44-year-old Xiang was employed at Monsanto, an agrochemical and agricultural biotechnology corporation based in Missouri, where Xiang also resided. He was employed by the company and its subsidiary from 2008-2017. Despite being bound by confidentiality agreements, he allegedly conspired to steal the company’s intellectual property for the Chinese government.

Xiang booked a one-way flight to China the day after parting ways with the agricultural giant. Prior to his flight, his luggage was searched, but authorities did not discover until later that his electronic devices contained copies of Monsanto’s Nutrient Optimizer.

“Despite Xiang’s agreements to protect Monsanto’s intellectual property and repeated training on his obligations to do so, Xiang has now admitted that he stole a trade secret from Monsanto, transferred it to a memory card and attempted to take it to the People’s Republic of China for the benefit of Chinese government,” said Assistant Attorney General Matthew G. Olsen of the Justice Department’s National Security Division. 

“With his guilty plea, Xiang is now being held accountable for this unlawful conduct,” he continued. 

“We cannot allow U.S. citizens or foreign nationals to hand sensitive business information over to competitors in other countries, and we will continue our vigorous criminal enforcement of economic espionage and trade secret laws. These crimes present a danger to the U.S. economy and jeopardize our nation’s leadership in innovation and our national security,” Fleming emphasized.

After departing the U.S., Xiang worked for the Chinese Academy of Science’s Institute of Soil Science and was not arrested until he decided to return to the United States.

Xiang is to be sentenced on April 7. He faces a maximum penalty of 15 years in prison and a potential fine of up to $5m.
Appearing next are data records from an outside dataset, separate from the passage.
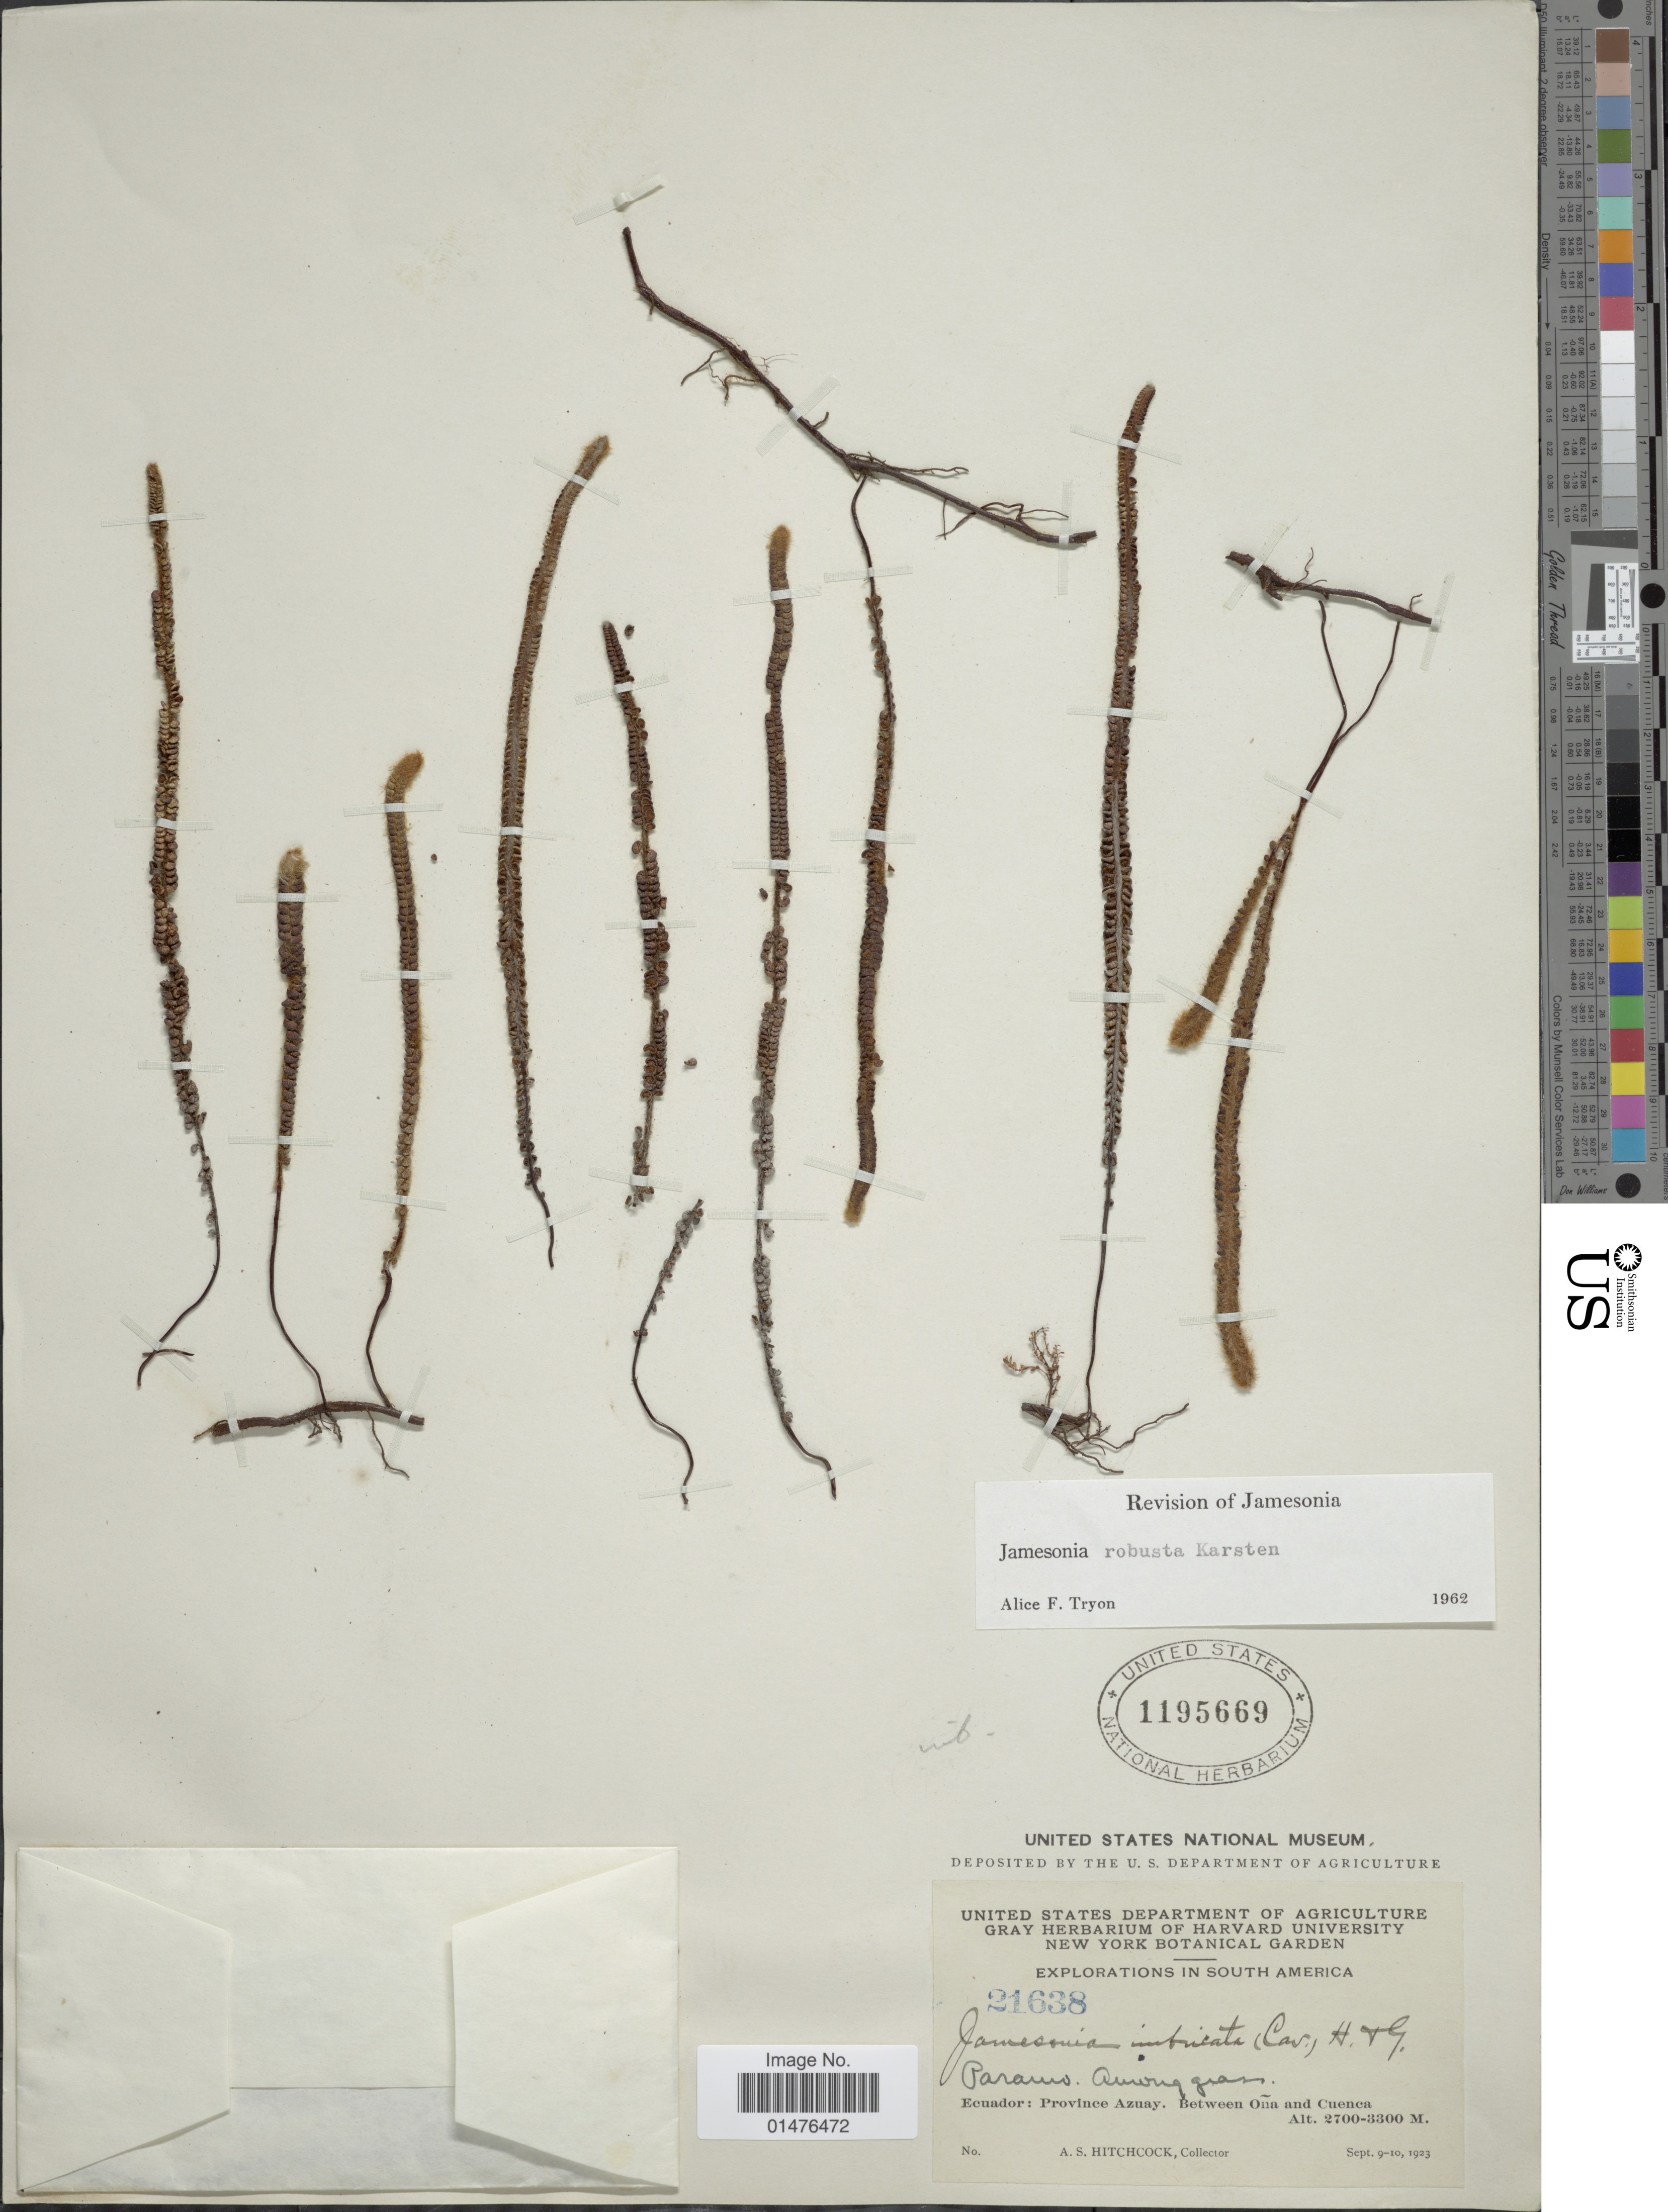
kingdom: Plantae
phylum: Tracheophyta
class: Polypodiopsida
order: Polypodiales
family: Pteridaceae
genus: Jamesonia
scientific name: Jamesonia robusta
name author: H. Karst.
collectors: A. S. Hitchcock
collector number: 21638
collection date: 1923-09-09/1923-09-10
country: Ecuador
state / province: Azuay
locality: Province Azuay, Between Oña and Cuenca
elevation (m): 2700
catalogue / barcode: US 1195669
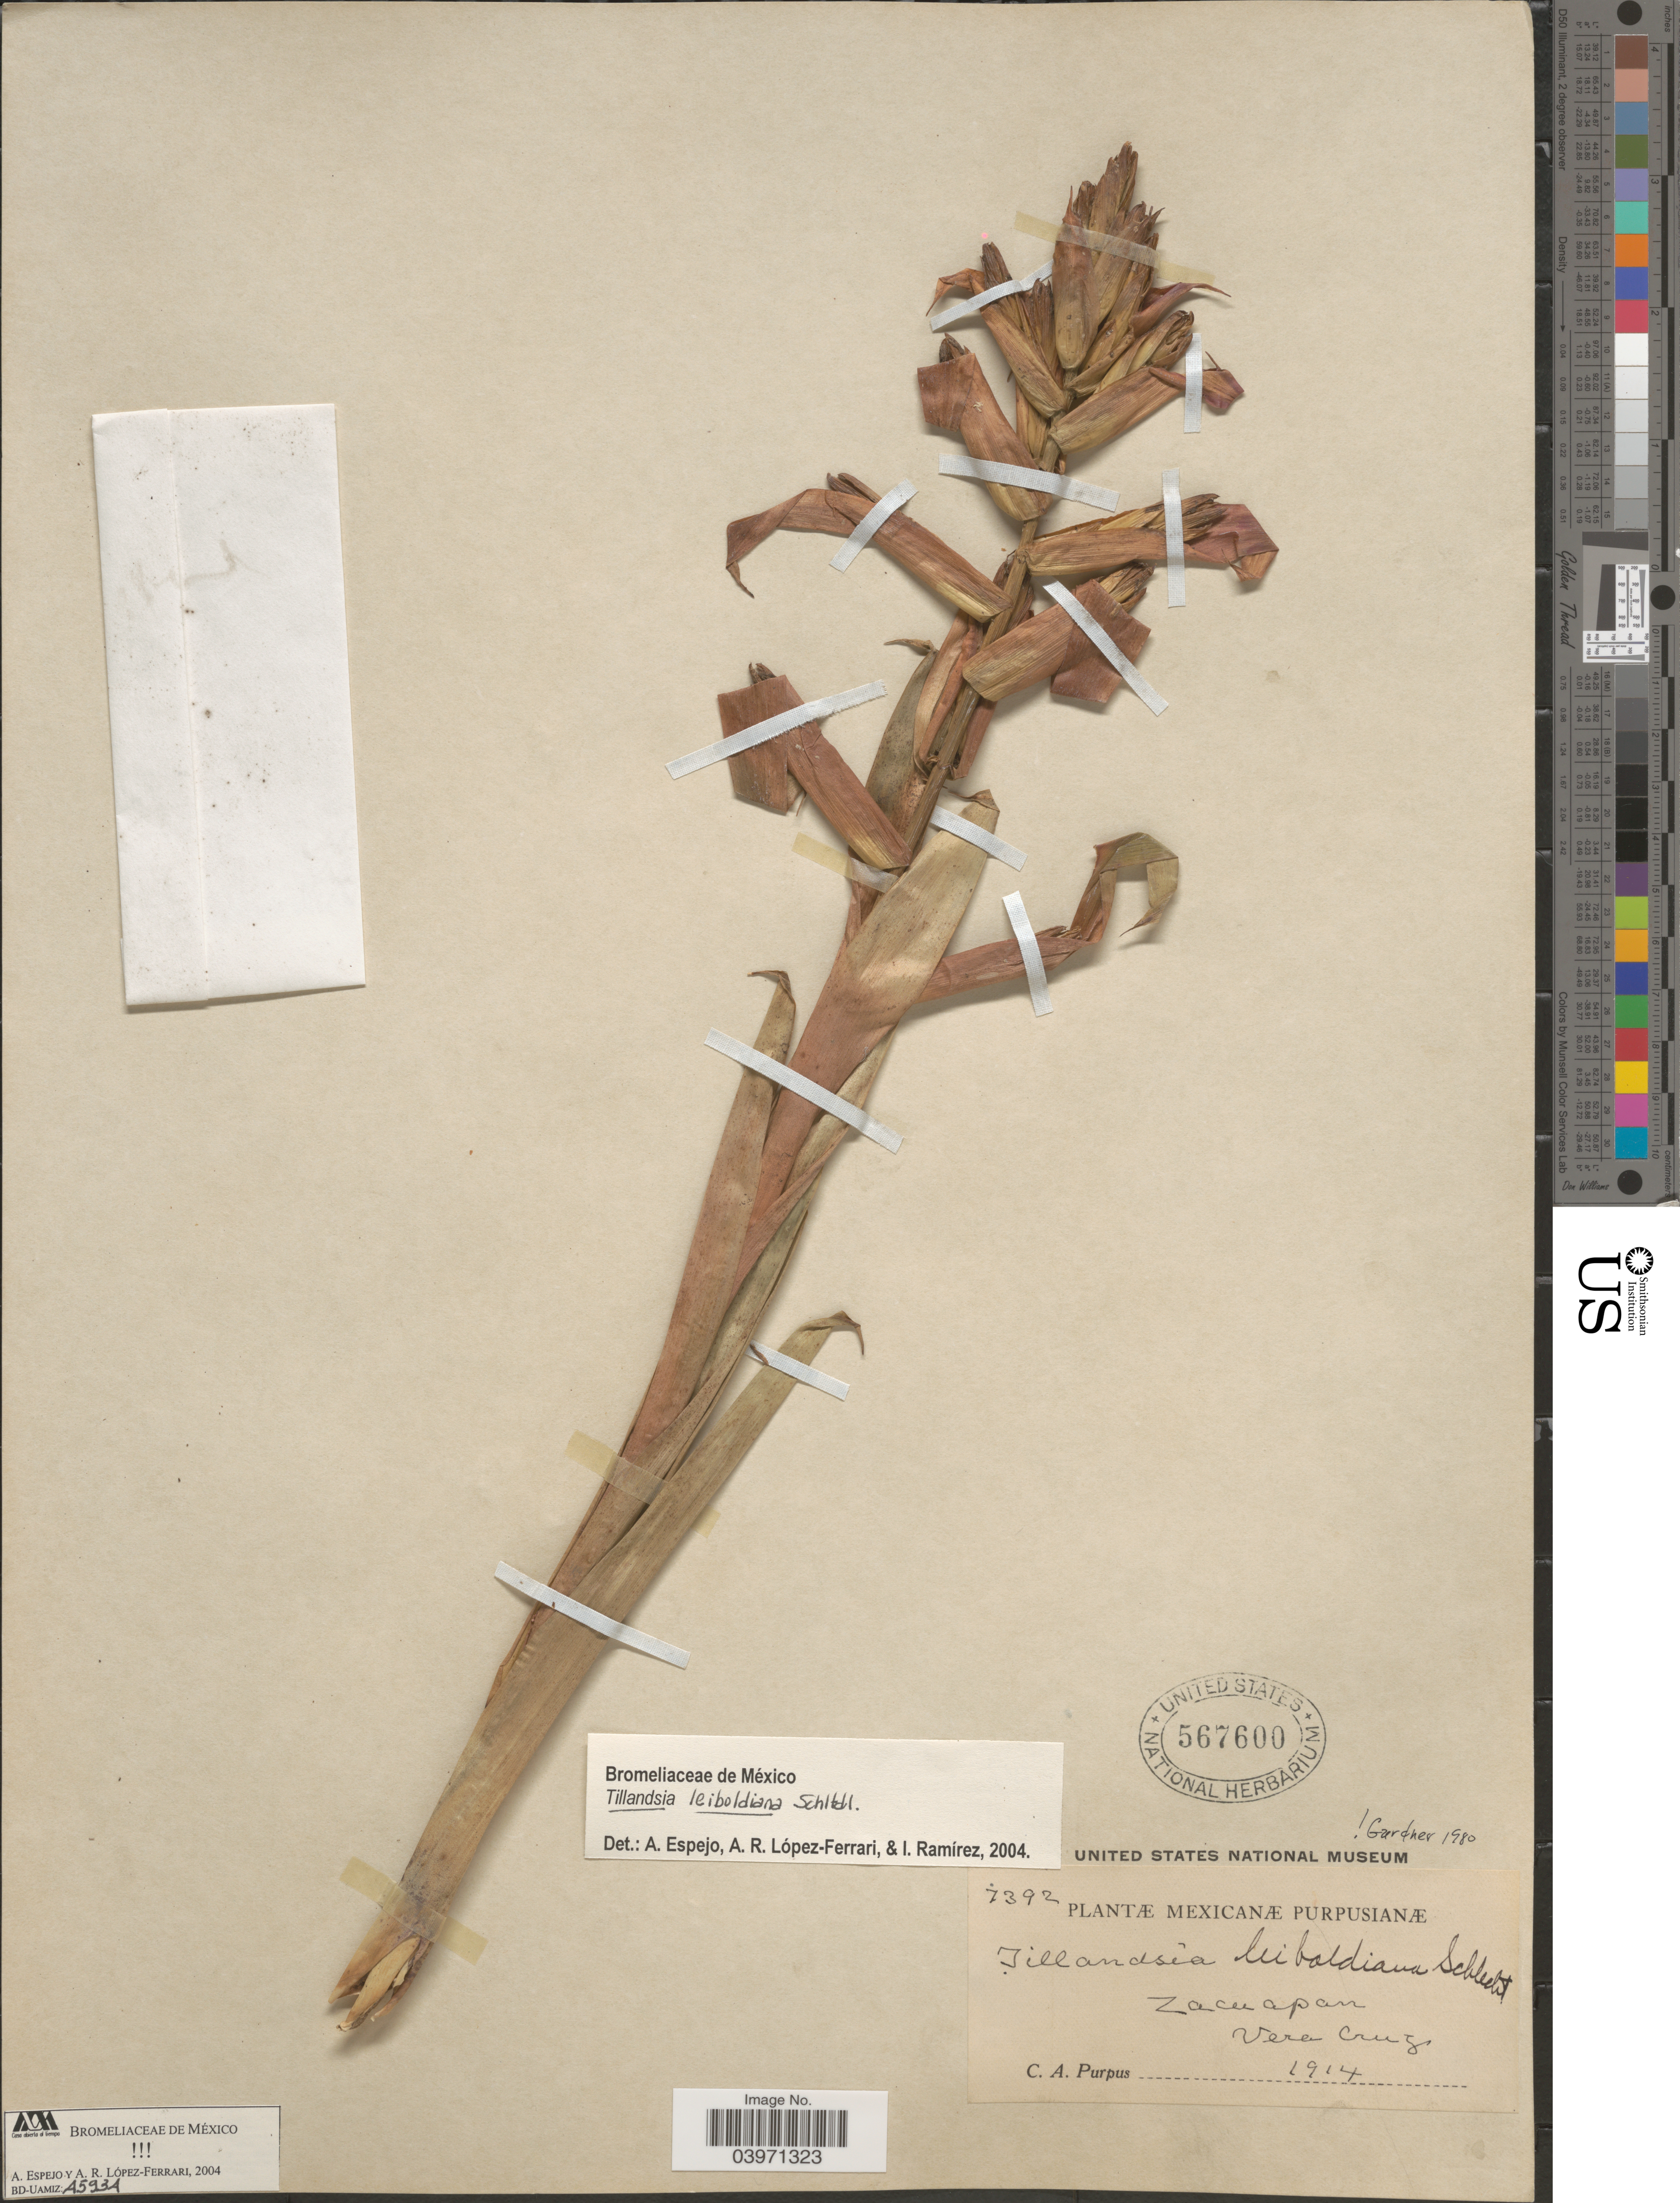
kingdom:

“The American worker suffers when adversaries, like the Government of China, steal technology to grow their economies,” said Assistant Director Alan E. Kohler Jr. of the FBI’s Counterintelligence Division. 

“It’s not just military technology developed in secret labs that adversaries want; in this case, it was agricultural technology used by American farmers to improve crop yields. The FBI will continue investigating the theft of technology from American companies because economic security is national security.”

In 2019 when Xiang was apprehended, the Chinese foreign ministry spoke out in opposition to the United States’ handling of the case. 

“We resolutely oppose the US side’s attempts to use the case, which we regard as an ordinary, isolated incident, to hype up claims of China’s organised and systematic attempts to steal intellectual property from the US,” spokesman Geng Shuang said at the time.